Work out how many lines in the listing below include the word "категорія". Give nothing but the number.

(INPUT FOR THIS TASK):
■ ■ ■
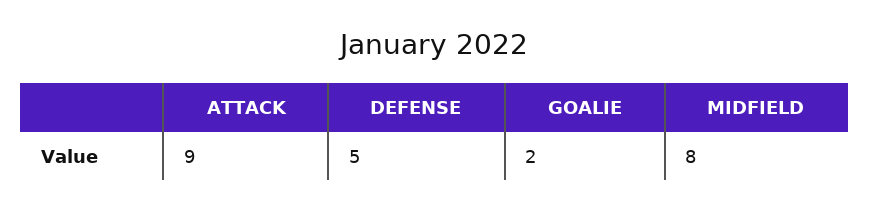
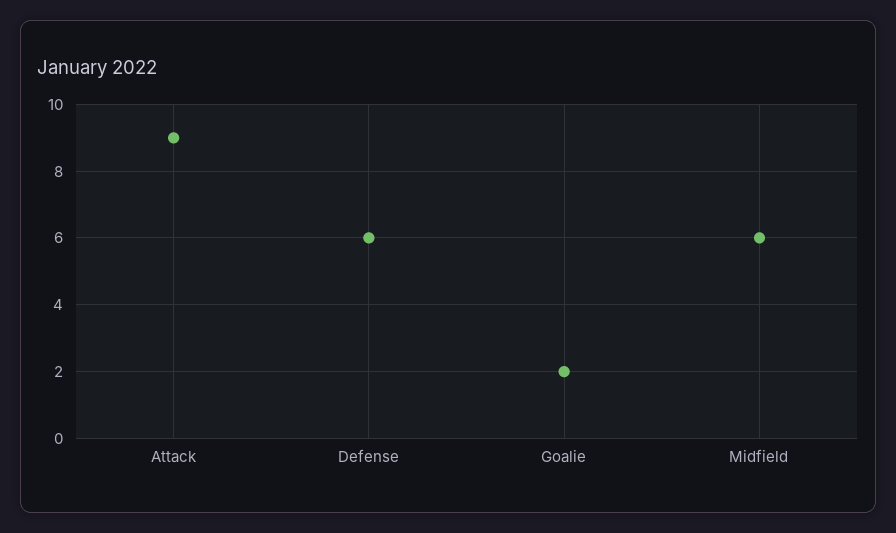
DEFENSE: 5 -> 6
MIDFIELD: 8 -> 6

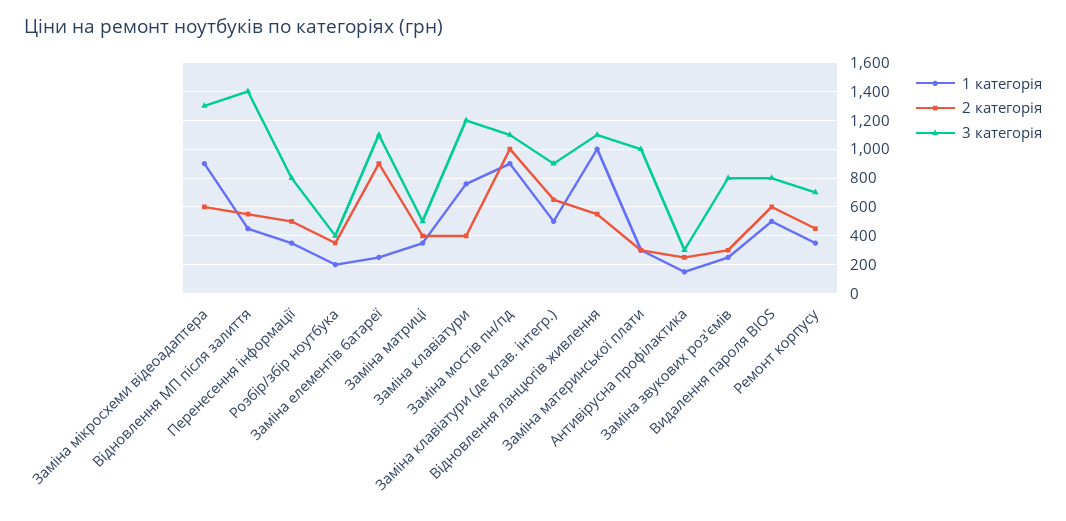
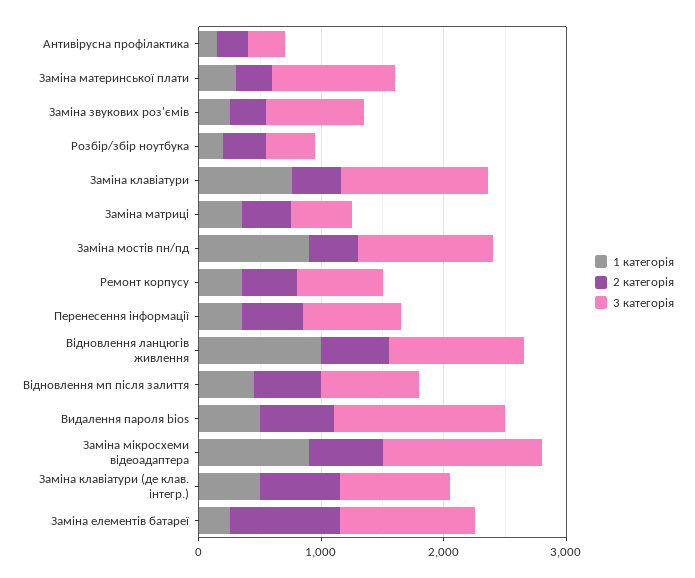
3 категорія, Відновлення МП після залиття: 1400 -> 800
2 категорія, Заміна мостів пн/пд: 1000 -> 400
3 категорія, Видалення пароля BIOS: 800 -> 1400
■ ■ ■
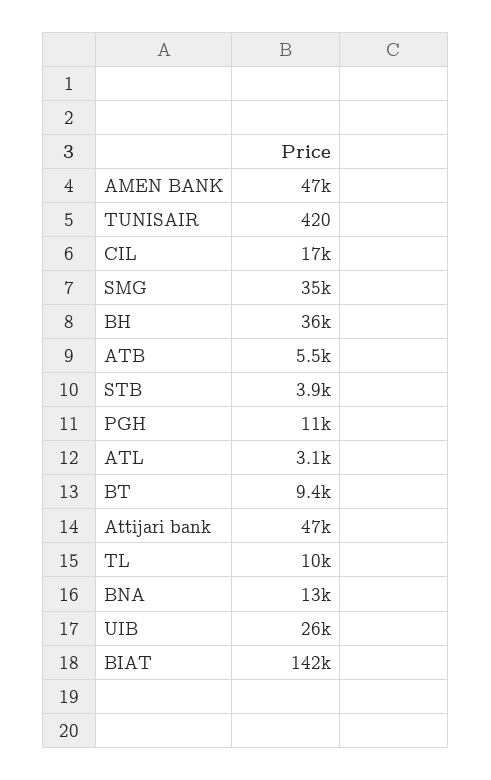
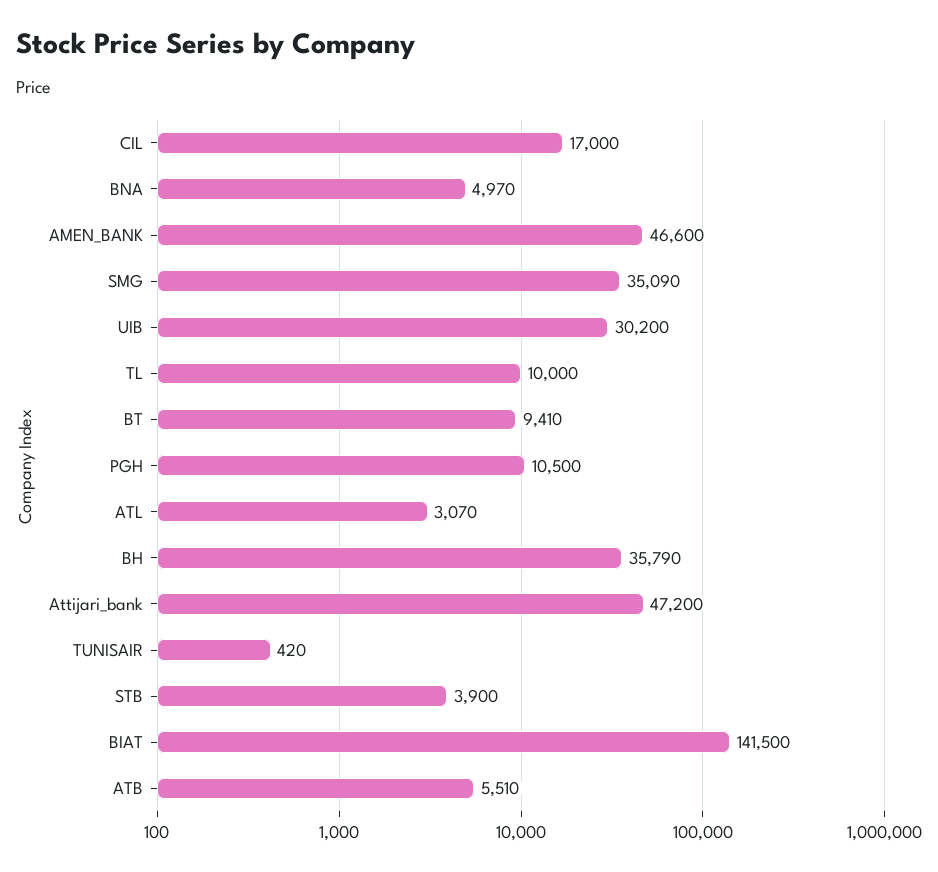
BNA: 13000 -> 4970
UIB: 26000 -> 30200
■ ■ ■
(ANSWER SPACE): 3